Macroscopic at LoveLight Norwich.
7 vintage Aldis 600 slide projectors modified with super bright LED lamps, presented on school lab stools, in a bandstand, showing natural and man-made samples collected on walks over the past 2 years.
Part amateur science project, part lockdown art project, part love of slide projectors, part love of nature, and part despair at our treatment of it.
Finding beauty and wonder in the overlooked world around us.

Using actual objects in the slide gate, allows me to resolve more detail than even an HD or 4k digital image can, verging into the microscopic, but projected into the world instead of peered at through a small aperture, there is a world without pixels.

 
Adrift on an Endless Ocean, is an audio visual LED installation that tries to evoke the experience of gazing at the complex motion of waves via simple wave motions.
 
I can spend hours gazing at water, its endlessly evolving forms, never repeating, the sound from gurgles to roars, of billions of bubbles popping, stones bumping into each other.
 
I find myself thinking about many things while watching, the chaotic seeming noise of ripples, reflections and small waves, overlaid on the larger longer waveforms of the waves that break on the shores, the reflections of waves off cliffs or banks of a river, the way that you can sense unseen rocks or fish, below the surface by the action of the surface above them, the eddies that appear and drift away. The water's surface is a slice through a complex ever evolving oscillation.
 
Often I think of the universe, that rather than being a mostly empty void, it is a seething mass of electromagnetic frequencies, gamma rays, xrays, through visible light, heat, and all the way to low frequency gravitation waves distorting matter itself, as our planet drifts through this endless ocean.
 
 

I was again honoured to be asked to work with Marshmallow Laser Feast on a large scale Muti-installation work in a cemetery in Coventry. I worked on Tides Within Us, (first shown in York Mediale) and Oceans of Air (pictured below, overview video below that)

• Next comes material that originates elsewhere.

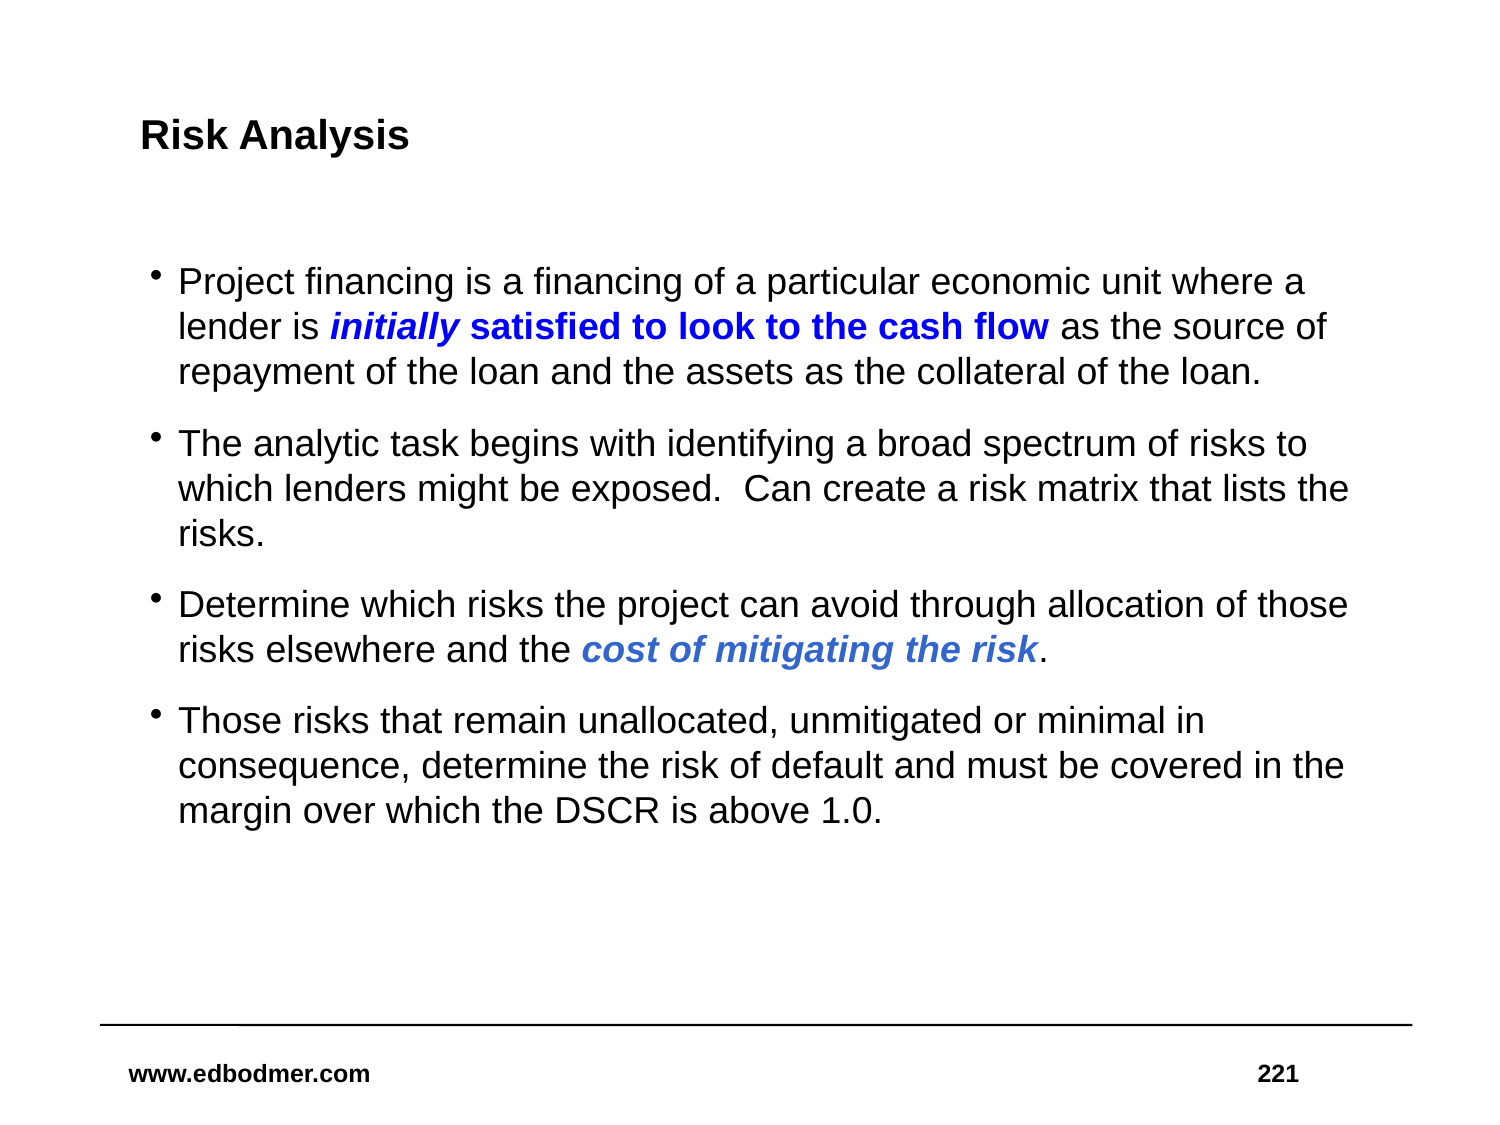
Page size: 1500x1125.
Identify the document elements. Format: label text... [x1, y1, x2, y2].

Mapping the journey of breath from different scientific and cultural perspectives, this multisensory narrative of epic proportions uncovers the living worlds both beyond and within us, to reveal the deep and beautiful truths that lie just outside the limits of our perception. The ambitious works will be located across the beautiful, tree-filled spaces and buildings of Charterhouse Heritage Park – Joseph Paxton’s Grade I listed cemetery and its arboretum. Observations on Being has been developed by Marshmallow Laser Feast in collaboration with artists James Bulley and Natan Sinigaglia and some of the extraordinary and influential scientists, writers and musicians who have inspired and informed their work. Contributors from the science community include; pioneering medical imaging innovators Fraunhofer MEVIS (who partnered on The Tides Within Us), Hae-jin & Jacob Marshall of EMBC, Nessie Reid of the Global Environments Network (GEN), ecologist and philosopher Dr David Abram, professor of Plant Soil Processes Prof. Katie Field, the author and biologist Merlin Sheldrake and holistic scientist Dr Stephan Harding. 

Another project with Marshmallow Laser Feast, a particularly mind bending installation.

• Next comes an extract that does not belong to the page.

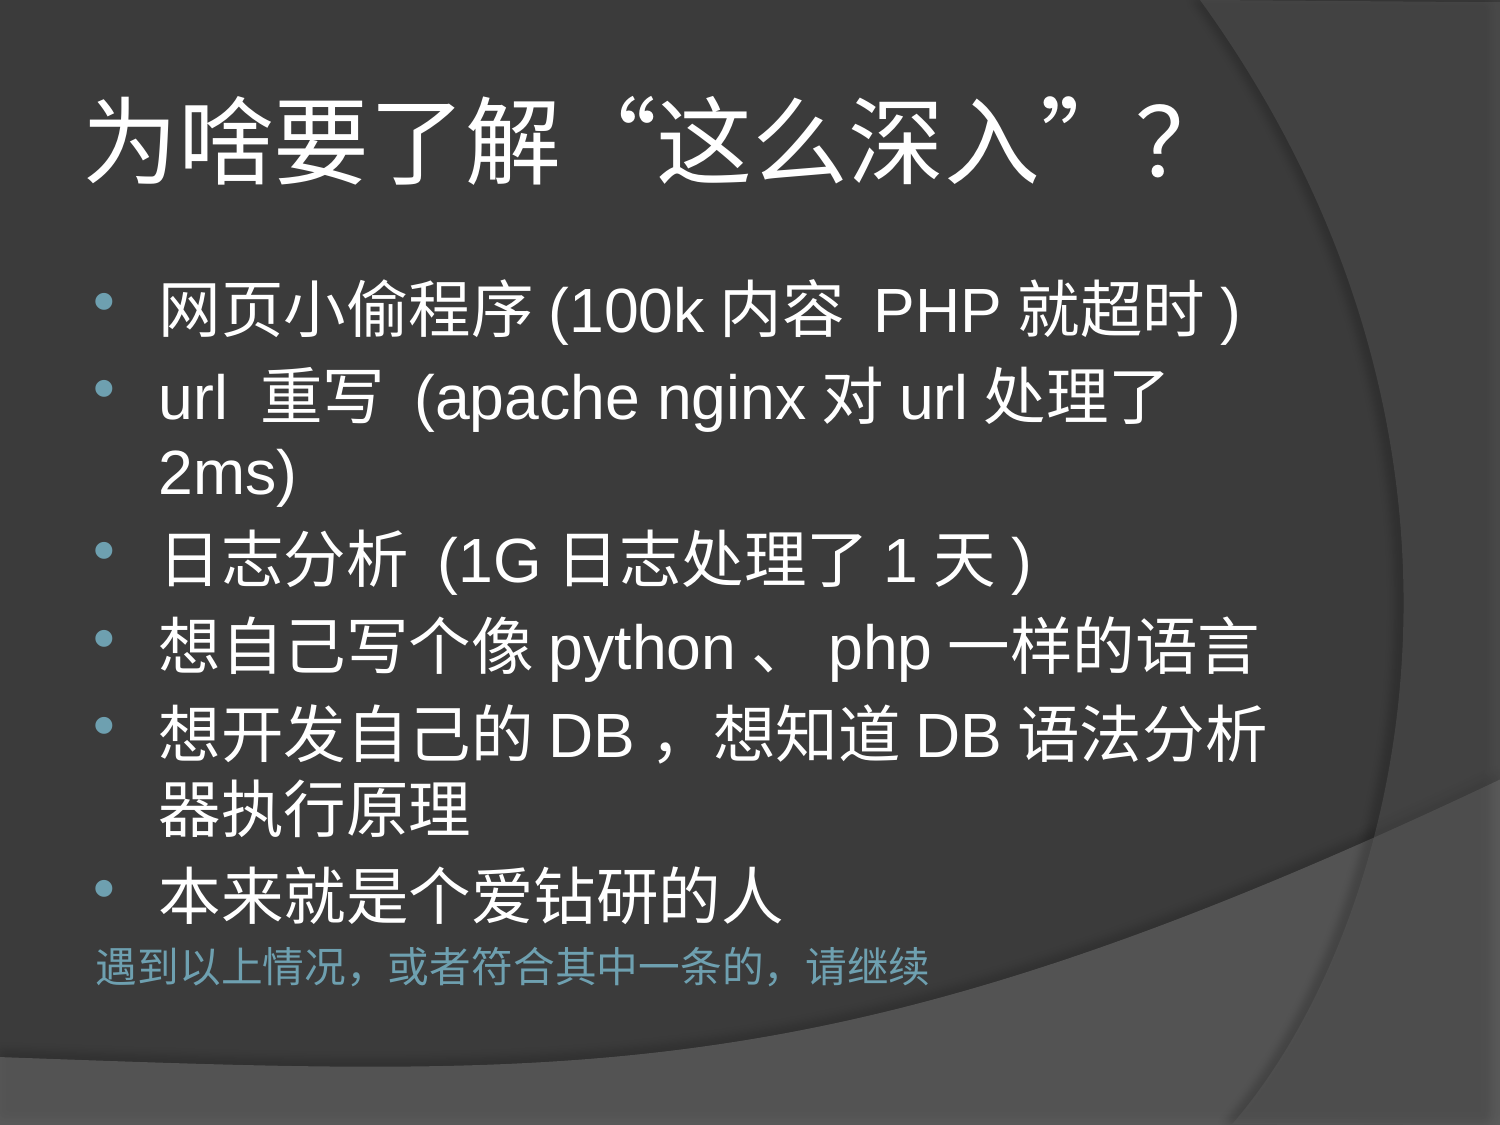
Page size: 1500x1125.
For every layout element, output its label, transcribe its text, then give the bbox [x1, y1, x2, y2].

title 为啥要了解“这么深入”？ [75, 45, 1300, 233]
list 网页小偷程序(100k内容 PHP就超时) url 重写 (apache nginx对url处理了2ms) 日志分析 (1G日志处理了1天) 想自己写个像python、php一样的语言 想开发自己的DB，想知道DB语法分析器执行原理 本来就是个爱钻研的人 遇到以上情况，或者符合其中一条的，请继续 [75, 262, 1300, 1005]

Distortions in Spacetime by Marshmallow Laser Feast is as interactive audiovisual installation, in which the participants and their movements are reflected by particle systems to help them comprehend the cosmic connection between black holes, dying stars, and our very existence.

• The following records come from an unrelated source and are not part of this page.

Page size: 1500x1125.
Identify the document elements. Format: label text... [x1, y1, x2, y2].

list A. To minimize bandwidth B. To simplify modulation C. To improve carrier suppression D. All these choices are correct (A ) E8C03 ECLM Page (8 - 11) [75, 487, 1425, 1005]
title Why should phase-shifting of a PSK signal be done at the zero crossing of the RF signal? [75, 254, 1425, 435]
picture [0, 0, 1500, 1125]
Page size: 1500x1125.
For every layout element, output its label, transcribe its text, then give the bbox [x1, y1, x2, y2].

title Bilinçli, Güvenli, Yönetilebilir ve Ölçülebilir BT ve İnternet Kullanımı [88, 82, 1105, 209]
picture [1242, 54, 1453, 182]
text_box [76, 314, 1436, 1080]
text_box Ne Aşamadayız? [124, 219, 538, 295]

What would it feel like to step into a black hole? Prepare to be stretched, squashed and spaghettified as a spacetime singularity pops up in the 1830 Warehouse. Distortions in Spacetime is the latest sensory creation by cutting-edge audiovisual pioneers Marshmallow Laser Feast. Play among the particle jets and see the light as you journey through the depths of space and experience one of the biggest mysteries of the universe unravel all around you.

Scree is an experimental audio/video project I have been doing over several years with Neil Spragg its explores feedback systems including audio-video/video-audio loops. This video is from 2011 at the Hexagon Theatre at the MAC Birmingham.